Um projeto de lei que tramita na Assembleia Legislativa da Bahia sugere proibir o uso de algemas em detentas durante o trabalho de parto. Apesar de o texto visar garantir um parto humanizado às presas nas unidades prisionais da Bahia, o Estado sustenta já haver abdicado dessa prática há, pelo menos, duas décadas.
De autoria do deputado Zó (PCdoB), o texto se assemelha ao decreto sancionado no último dia 8, no Rio de Janeiro, pelo governador Luiz Fernando Pezão, que ratificou o Projeto de Lei 504/2015, proposto pela bancada do PSOL, para proibir a contenção física de presas durante o parto.
A proposição virou lei naquele estado após a pesquisadora da Escola Nacional de Saúde Pública da Fundação Oswaldo Cruz, Maria do Carmo Leal, divulgar o estudo Nascer no Brasil: Inquérito Nacional sobre Parto e Nascimento, na Assembleia Legislativa do Rio de Janeiro.
Leal entrevistou 495 mulheres em situação de maternidade nos presídios de todas as capitais do Brasil, quando ouviu das detentas diversos relatos de violações dos direitos humanos, como partos ocorridos em celas e mulheres algemadas pelos quatro membros no momento de dar à luz.
"Além da retirada das algemas no parto, é importante pensar em formas alternativas de as grávidas cumprirem pena, como a prisão domiciliar", diz a baiana radicada no Rio. "O ambiente nas prisões é insalubre tanto paras as mães quanto para as crianças", ela completa.
Segundo a pesquisadora, o estudo observou, também, que, em 80% dos casos, as detentas sequer haviam sido julgadas. "A maioria é presa por pequenos delitos. Muitas por portar pequenas quantidades de drogas ou por levá-las à prisão para os companheiros ou guardá-las em casa", disse.
O proponente do projeto baiano argumenta que o texto tem o objetivo de colaborar com a ressocialização das detentas. "Detentas parturientes não oferecem risco de fuga ou aos profissionais de saúde. A ideia é tornar lei o que depende do critério das unidades prisionais", sustenta Zó.
Tráfico
Das 126 detentas no Presídio Feminino, em Salvador, até a última sexta-feira, 68 estavam ali por tráfico de entorpecentes. Destas, 41 ainda estavam na fase processual, enquanto somente 27 haviam sido condenadas pelo comércio de drogas.

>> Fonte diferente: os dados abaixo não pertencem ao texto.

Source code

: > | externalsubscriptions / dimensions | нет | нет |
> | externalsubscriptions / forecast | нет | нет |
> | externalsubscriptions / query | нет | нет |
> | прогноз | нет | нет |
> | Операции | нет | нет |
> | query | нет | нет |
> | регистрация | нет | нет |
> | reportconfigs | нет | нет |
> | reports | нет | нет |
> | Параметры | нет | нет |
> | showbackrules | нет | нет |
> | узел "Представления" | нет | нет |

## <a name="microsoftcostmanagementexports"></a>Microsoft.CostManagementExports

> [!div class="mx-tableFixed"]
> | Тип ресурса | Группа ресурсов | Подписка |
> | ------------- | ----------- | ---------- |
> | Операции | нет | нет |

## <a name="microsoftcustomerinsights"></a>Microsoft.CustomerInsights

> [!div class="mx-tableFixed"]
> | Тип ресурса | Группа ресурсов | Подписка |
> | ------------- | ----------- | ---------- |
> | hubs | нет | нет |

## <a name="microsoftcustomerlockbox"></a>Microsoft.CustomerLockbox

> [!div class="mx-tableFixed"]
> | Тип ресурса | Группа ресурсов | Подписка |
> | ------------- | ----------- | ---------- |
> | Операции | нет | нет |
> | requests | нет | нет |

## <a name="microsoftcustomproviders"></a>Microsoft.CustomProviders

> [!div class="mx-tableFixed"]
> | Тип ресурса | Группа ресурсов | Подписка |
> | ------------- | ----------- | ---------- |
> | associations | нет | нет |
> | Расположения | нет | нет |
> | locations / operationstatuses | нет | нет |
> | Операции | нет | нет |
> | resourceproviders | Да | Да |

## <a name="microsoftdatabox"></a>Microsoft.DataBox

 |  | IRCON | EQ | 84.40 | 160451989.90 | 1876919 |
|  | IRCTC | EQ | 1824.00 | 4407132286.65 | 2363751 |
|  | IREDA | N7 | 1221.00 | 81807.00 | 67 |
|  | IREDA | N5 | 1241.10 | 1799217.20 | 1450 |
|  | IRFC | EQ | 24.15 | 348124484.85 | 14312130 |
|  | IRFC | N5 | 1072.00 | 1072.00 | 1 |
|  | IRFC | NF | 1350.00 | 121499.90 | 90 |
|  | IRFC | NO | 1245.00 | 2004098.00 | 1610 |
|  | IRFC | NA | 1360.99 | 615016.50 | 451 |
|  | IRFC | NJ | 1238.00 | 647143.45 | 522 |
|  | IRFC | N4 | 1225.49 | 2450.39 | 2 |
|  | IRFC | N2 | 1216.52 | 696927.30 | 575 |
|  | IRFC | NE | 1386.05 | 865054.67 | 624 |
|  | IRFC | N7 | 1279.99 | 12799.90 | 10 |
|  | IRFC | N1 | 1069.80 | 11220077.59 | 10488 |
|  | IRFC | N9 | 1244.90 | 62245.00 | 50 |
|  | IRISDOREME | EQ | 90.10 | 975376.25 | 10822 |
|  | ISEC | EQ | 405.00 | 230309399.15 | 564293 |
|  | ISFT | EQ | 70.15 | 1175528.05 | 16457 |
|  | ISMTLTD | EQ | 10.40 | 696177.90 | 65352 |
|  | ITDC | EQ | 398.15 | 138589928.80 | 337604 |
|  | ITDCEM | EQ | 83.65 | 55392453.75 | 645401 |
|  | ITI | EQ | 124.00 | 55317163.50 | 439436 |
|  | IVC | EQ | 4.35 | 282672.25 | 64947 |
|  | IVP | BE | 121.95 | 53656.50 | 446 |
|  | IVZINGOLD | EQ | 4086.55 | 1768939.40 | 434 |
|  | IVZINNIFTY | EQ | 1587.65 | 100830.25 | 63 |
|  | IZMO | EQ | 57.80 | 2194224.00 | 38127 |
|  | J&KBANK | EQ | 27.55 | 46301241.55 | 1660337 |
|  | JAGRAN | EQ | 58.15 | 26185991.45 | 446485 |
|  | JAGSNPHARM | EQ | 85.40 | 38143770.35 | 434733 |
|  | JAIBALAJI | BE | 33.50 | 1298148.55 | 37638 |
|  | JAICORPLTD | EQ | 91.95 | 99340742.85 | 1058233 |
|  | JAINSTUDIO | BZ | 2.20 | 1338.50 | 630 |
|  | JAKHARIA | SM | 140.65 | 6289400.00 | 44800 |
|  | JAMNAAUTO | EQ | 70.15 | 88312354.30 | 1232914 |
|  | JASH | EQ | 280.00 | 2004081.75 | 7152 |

Esse foi o motivo pelo qual uma mulher de 24 anos, cuja identidade foi preservada, faz sua terceira passagem em uma unidade de segurança. Presa com dois meses de gestação, foi transferida para a capital com sete, onde permaneceu até parir um menino em dezembro.
O segundo rebento veio após uma cesariana, na Maternidade Tsyla Balbino, na Baixa de Quintas, para onde foi levada de ambulância. Já o mais velho, de 9 anos, vive com a avó materna na cidade de Valença, no baixo Sul do Estado.
"Durante a internação, não cheguei a ficar algemada, nem no parto. Apenas quando a equipe médica saía para fazer alguma coisa", afirmou, em contraponto ao que ocorre em outros estados. "Apesar da condição de presa, não me senti tratada com indiferença no hospital", completou.
Assim como ela, outra colega de pavilhão ouvida por A TARDE relata estar custodiada em uma cela a qual só divide com a criança. Esta, porém, presa pela quinta vez por envolvimento com furtos, já é mãe de cinco filhos, "cada um de um pai diferente".
Após seis meses, as crianças são levadas para a creche anexa ao presídio, informa a diretora da unidade, Luz Marina, mas o caçula da mulher de 33 anos já tem destino. "Mainha falou que vai criar ele, mas que eu tenho que tomar juízo", afirmou ela, presa há mais de um ano.
A mulher pariu de forma natural no Hospital Roberto Santos, onde tampouco a equipe médica solicitou o uso das algemas. Apesar do acompanhamento médico oferecido nos muros da prisão, ela diz que só fez pré-natal a partir dos sete meses, pois havia escondido a gravidez durante esse tempo.
"Além de não ter sido algemada a caminho do hospital, na ambulância, isso não ocorreu no parto", ela disse. "Na condição de presa, fui melhor tratada no hospital do que quando tive os outros filhos", concluiu.